Outre le bagage des individus, l’environnement de travail peut également avoir une incidence sur l’émergence de ces sentiments au sein des équipes. «En PME [petite et moyenne entreprise], on se rend compte que des gens très forts techniquement sont parfois promus à l’interne à des postes de gestion, sans qu’on leur donne le coffre à outils nécessaire pour gérer des êtres humains, des équipes», soutient la CRHA. Pénélope Codello ajoute : «Les entreprises ont une grande responsabilité collective – quel que soit le niveau d’estime ou de confiance en eux-mêmes des individus qui y entrent – de leur offrir des conditions de travail acceptables qui ne généreront pas ces émotions négatives.»

Déjouer ces sentiments, durablement

Quant aux dispositifs d’évaluation, il importe qu’ils aient du sens pour les personnes qui s’y soumettent, comme le souligne la professeure à HEC Montréal : «Les indicateurs sur lesquels on évalue les employés sont parfois à ce point déconnectés de la réalité du travail que ces derniers ne les comprennent pas.» Dans le même ordre d’idées, Pénélope Codello plaide pour une meilleure maîtrise des savoir-faire par les gestionnaires, afin de ne pas frustrer les équipes. «On parle beaucoup de soft skills [compétences intrapersonnelles et interpersonnelles], mais connaissent-ils le travail de leurs collaborateurs? Il ne suffit pas d’avoir un super savoir-être et une super communication pour être un bon gestionnaire.»

De telles compétences ne sont pas pour autant à négliger. Favoriser l’apprentissage par l'expérience, le droit à l’erreur et le développement de relations axées sur les objectifs professionnels de l’individu fait partie de la solution, selon Marie-Josée Carmel : «Un gestionnaire-coach qui peut agir auprès de l’employé comme un facilitateur à son développement l’aidera à déjouer les sentiments de honte et de culpabilité», quitte à faire appel à d’autres ressources, internes ou externes.

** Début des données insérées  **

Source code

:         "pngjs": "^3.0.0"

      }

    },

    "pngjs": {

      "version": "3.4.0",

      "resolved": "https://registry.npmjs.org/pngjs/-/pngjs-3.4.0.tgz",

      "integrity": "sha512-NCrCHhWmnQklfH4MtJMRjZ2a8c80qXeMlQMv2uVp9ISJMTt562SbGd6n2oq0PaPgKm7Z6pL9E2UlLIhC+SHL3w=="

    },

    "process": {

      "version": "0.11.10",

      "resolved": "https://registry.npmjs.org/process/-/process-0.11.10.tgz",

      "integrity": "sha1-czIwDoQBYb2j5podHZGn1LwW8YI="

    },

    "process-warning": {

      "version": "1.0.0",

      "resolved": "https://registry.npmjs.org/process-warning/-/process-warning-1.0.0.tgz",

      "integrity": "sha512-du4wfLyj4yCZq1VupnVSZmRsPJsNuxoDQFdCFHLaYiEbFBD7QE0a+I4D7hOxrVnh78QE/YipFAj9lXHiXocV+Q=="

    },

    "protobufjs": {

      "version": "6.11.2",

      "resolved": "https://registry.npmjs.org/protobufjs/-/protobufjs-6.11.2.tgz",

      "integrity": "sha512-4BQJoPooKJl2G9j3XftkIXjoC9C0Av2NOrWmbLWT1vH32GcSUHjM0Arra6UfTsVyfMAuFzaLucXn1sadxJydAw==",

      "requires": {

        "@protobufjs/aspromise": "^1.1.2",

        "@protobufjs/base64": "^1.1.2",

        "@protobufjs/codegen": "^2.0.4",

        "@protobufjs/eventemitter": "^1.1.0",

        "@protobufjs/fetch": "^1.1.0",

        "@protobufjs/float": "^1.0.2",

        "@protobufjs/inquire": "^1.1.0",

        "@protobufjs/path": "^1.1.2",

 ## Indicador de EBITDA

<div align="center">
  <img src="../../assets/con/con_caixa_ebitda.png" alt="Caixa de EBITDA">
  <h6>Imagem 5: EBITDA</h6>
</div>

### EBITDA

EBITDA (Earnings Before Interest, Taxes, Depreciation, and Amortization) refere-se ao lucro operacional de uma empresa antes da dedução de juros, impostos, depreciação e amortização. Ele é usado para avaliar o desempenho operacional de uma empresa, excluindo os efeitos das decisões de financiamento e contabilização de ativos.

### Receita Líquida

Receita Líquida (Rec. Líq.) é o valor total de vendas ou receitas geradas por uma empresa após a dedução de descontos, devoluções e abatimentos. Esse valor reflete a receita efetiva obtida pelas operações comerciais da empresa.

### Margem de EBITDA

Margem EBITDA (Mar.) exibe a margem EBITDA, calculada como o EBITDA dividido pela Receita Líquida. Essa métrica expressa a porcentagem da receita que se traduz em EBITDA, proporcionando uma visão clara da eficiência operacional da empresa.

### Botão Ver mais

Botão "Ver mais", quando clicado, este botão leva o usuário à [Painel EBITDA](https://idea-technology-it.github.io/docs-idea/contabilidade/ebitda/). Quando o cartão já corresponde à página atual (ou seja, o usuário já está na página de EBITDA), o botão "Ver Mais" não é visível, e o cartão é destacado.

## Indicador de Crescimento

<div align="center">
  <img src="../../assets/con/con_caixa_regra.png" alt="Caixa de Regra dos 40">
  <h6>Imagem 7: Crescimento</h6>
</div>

La professionnelle invite également les organisations à mettre en place des mesures pour aider leurs membres à acquérir une meilleure connaissance d’eux-mêmes, une meilleure gestion de leurs émotions ainsi qu’une capacité à les exprimer à leur gestionnaire, aussi difficile que ce soit.

Dans le cas du sentiment d’imposture, Thérèse Bouffard estime qu’il est fondamental d’amener les personnes qui en souffrent à intérioriser leur réussite pour qu’elles prennent la responsabilité non seulement de leurs échecs, mais aussi de leurs succès. Il s’agit enfin de briser le tabou qui entoure ce syndrome en organisant des programmes au sein des entreprises et en encourageant le personnel à en parler, de l’avis de la chercheuse. «Il faut démystifier ce truc-là, le sortir de la clandestinité, autant pour le bien de l’entreprise que pour celui des personnes», conclut-elle.


Note

[1] Clance, P. R., The Impostor Phenomenon: Overcoming the Fear That Haunts Your Success, Atlanta, Peachtree, 1985, 209 pages.